### DESCRIPTION OF THE TASK
Tally the lines below that contain "minh" and reply with only the tally.

### Dataset excerpts
----------------------------------------
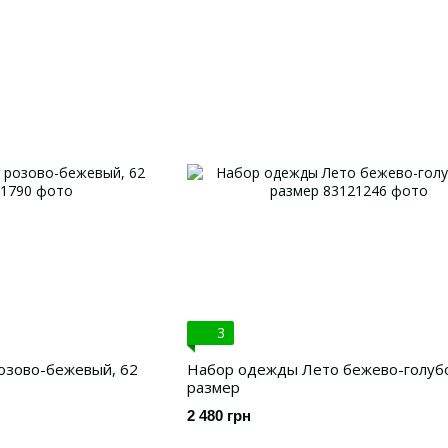
3
озово-бежевый, 62
Набор одежды Лето бежево-голубо
размер
2 480 грн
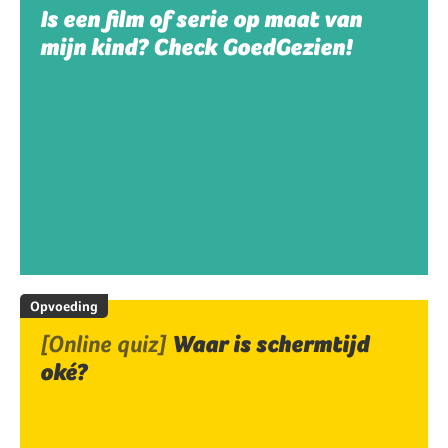
Is een film of serie op maat van
mijn kind? Check GoedGezien!
Opvoeding
[Online quiz]
Waar is schermtijd
oké?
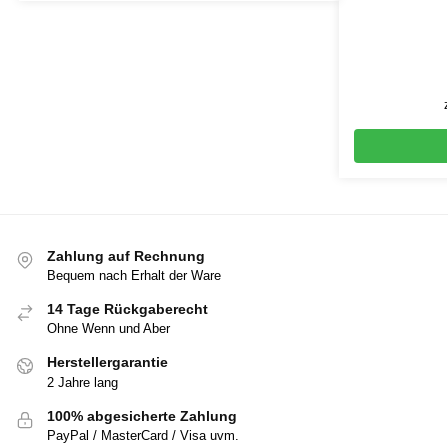
Zahlung auf Rechnung
Bequem nach Erhalt der Ware
14 Tage Rückgaberecht
Ohne Wenn und Aber
Herstellergarantie
2 Jahre lang
100% abgesicherte Zahlung
PayPal / MasterCard / Visa uvm.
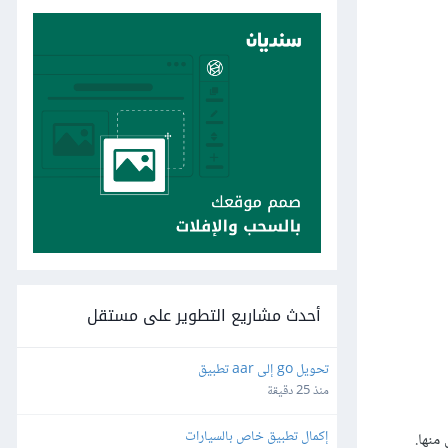
أحدث مشاريع التطوير على مستقل
تحويل go إلى aar تطبيق
منذ 25 دقيقة
إكمال تطبيق خاص بالسيارات
 منها.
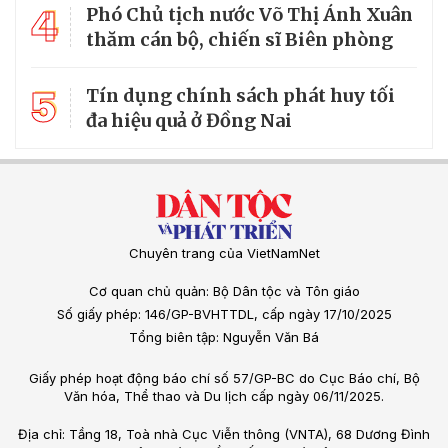
4
Phó Chủ tịch nước Võ Thị Ánh Xuân
thăm cán bộ, chiến sĩ Biên phòng
5
Tín dụng chính sách phát huy tối
đa hiệu quả ở Đồng Nai
Chuyên trang của VietNamNet
Cơ quan chủ quản: Bộ Dân tộc và Tôn giáo
Số giấy phép: 146/GP-BVHTTDL, cấp ngày 17/10/2025
Tổng biên tập: Nguyễn Văn Bá
Giấy phép hoạt động báo chí số 57/GP-BC do Cục Báo chí, Bộ
Văn hóa, Thể thao và Du lịch cấp ngày 06/11/2025.
Địa chỉ: Tầng 18, Toà nhà Cục Viễn thông (VNTA), 68 Dương Đình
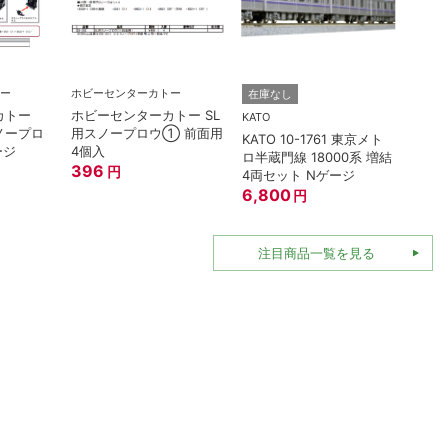
TOMI
ー
ホビーセンターカトー
在庫なし
トミッ
カトー
ホビーセンターカトー SL
連形T
KATO
スノープロ
用スノープロウ① 前面用
名鉄70
KATO 10-1761 東京メト
ージ
4個入
396
ロ半蔵門線 18000系 増結
396
円
4両セット Nゲージ
6,800
円
注目商品一覧を見る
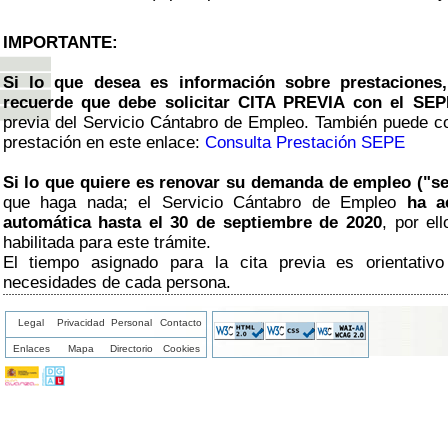
IMPORTANTE:
Si lo que desea es información sobre prestaciones
recuerde que debe solicitar CITA PREVIA con el SEP
previa del Servicio Cántabro de Empleo. También puede co
prestación en este enlace:
Consulta Prestación SEPE
Si lo que quiere es renovar su demanda de empleo ("sel
que haga nada; el Servicio Cántabro de Empleo
ha a
automática hasta el 30 de septiembre de 2020
, por el
habilitada para este trámite.
El tiempo asignado para la cita previa es orientativ
necesidades de cada persona.
Legal
Privacidad
Personal
Contacto
Enlaces
Mapa
Directorio
Cookies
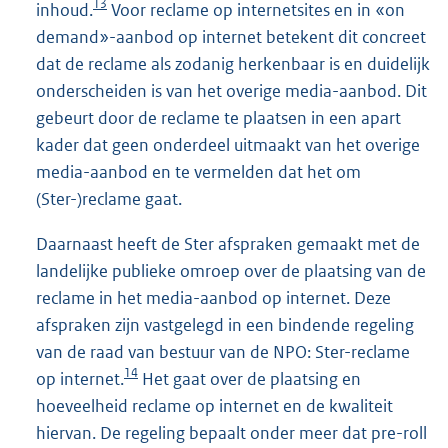
13
inhoud.
Voor reclame op internetsites en in «on
demand»-aanbod op internet betekent dit concreet
dat de reclame als zodanig herkenbaar is en duidelijk
onderscheiden is van het overige media-aanbod. Dit
gebeurt door de reclame te plaatsen in een apart
kader dat geen onderdeel uitmaakt van het overige
media-aanbod en te vermelden dat het om
(Ster-)reclame gaat.
Daarnaast heeft de Ster afspraken gemaakt met de
landelijke publieke omroep over de plaatsing van de
reclame in het media-aanbod op internet. Deze
afspraken zijn vastgelegd in een bindende regeling
van de raad van bestuur van de NPO: Ster-reclame
14
op internet.
Het gaat over de plaatsing en
hoeveelheid reclame op internet en de kwaliteit
hiervan. De regeling bepaalt onder meer dat pre-roll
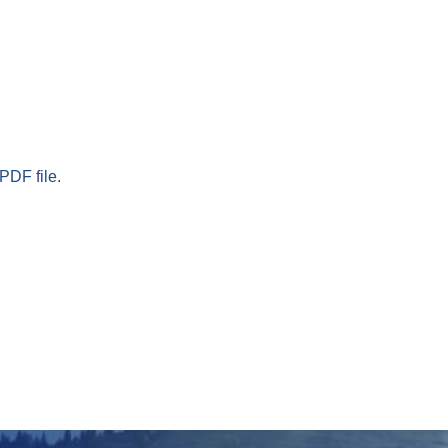
PDF file.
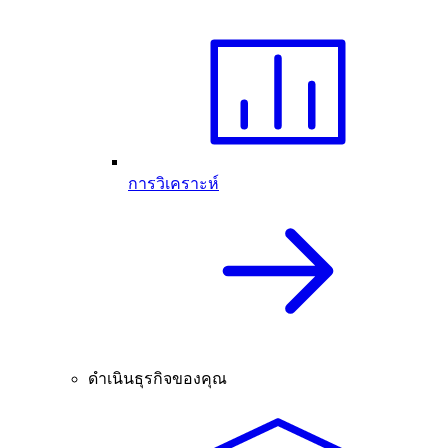
การวิเคราะห์
ดำเนินธุรกิจของคุณ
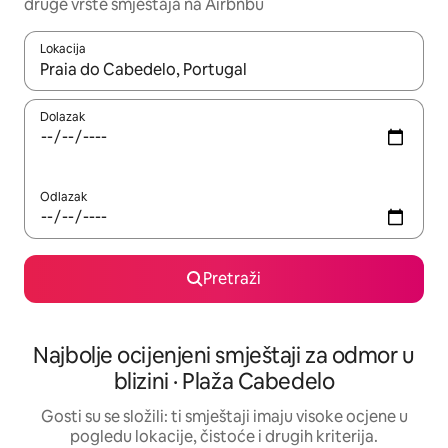
druge vrste smještaja na Airbnbu
Lokacija
Kada budu dostupni rezultati, moći ćete ih pregledati koristeći
Dolazak
Odlazak
Pretraži
Najbolje ocijenjeni smještaji za odmor u
blizini · Plaža Cabedelo
Gosti su se složili: ti smještaji imaju visoke ocjene u
pogledu lokacije, čistoće i drugih kriterija.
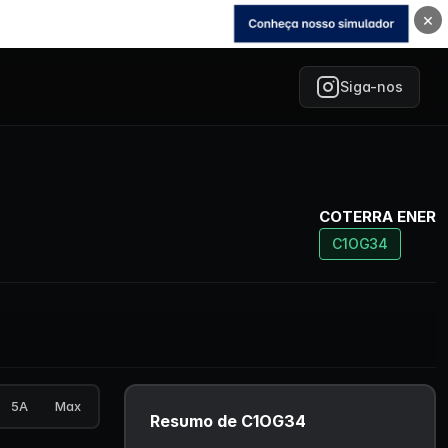
×
Siga-nos
COTERRA ENER
C1OG34
5A
Max
Resumo de C1OG34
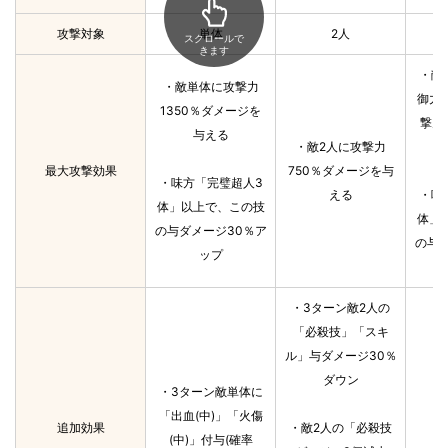
攻撃対象
単体
2人
スクロールで
きます
・敵
・敵単体に攻撃力
御力
1350％ダメージを
撃力
与える
・敵2人に攻撃力
最大攻撃効果
750％ダメージを与
・味方「完璧超人3
える
・味
体」以上で、この技
体」
の与ダメージ30％ア
の与
ップ
・3ターン敵2人の
「必殺技」「スキ
ル」与ダメージ30％
ダウン
・3ターン敵単体に
「出血(中)」「火傷
追加効果
・敵2人の「必殺技
(中)」付与(確率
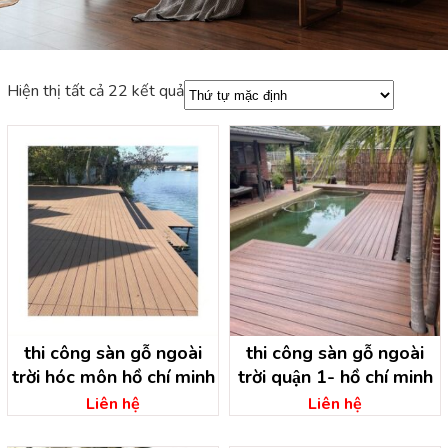
Hiện thị tất cả 22 kết quả
thi công sàn gỗ ngoài
thi công sàn gỗ ngoài
trời hóc môn hồ chí minh
trời quận 1- hồ chí minh
Liên hệ
Liên hệ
----------------------------------------
### SOLVED EXERCISE
2